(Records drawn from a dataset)
-=-=-=-=-

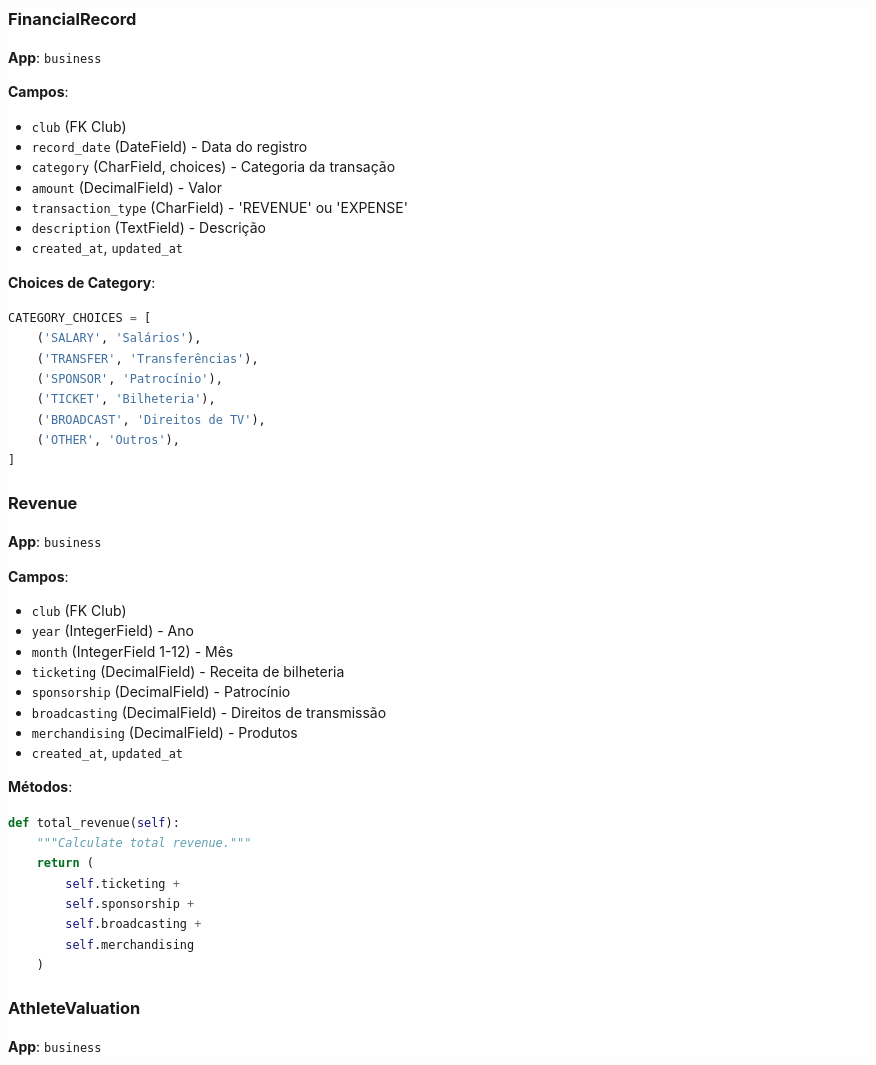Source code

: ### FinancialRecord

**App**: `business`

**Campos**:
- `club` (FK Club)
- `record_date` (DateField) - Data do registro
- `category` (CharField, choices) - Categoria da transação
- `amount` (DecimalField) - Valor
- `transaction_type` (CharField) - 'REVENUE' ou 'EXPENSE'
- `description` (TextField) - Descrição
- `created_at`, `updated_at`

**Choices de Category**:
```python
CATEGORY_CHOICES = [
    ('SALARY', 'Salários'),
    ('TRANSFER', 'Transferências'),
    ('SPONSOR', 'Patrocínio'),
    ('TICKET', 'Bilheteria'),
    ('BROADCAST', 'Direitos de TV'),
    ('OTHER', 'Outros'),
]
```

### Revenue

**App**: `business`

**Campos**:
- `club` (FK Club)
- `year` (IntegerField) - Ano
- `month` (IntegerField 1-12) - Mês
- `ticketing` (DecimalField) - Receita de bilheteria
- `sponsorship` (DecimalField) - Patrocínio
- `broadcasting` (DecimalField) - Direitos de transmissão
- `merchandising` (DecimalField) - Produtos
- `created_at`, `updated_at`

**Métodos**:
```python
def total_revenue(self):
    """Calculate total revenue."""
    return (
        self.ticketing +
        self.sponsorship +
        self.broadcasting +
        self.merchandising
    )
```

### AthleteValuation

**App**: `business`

-=-=-=-=-

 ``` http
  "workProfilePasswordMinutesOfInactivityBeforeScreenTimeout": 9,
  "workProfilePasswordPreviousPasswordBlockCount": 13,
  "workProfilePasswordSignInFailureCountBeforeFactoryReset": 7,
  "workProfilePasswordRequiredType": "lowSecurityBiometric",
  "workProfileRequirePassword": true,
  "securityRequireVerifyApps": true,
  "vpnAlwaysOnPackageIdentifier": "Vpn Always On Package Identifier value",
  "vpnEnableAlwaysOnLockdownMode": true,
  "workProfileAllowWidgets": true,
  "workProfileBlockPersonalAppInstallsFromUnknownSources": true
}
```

-=-=-=-=-

▶ _Required action_: Find and copy each line of the data where "Patrocínio" is present.

▶ _Task response_:
    ('SPONSOR', 'Patrocínio'),
- `sponsorship` (DecimalField) - Patrocínio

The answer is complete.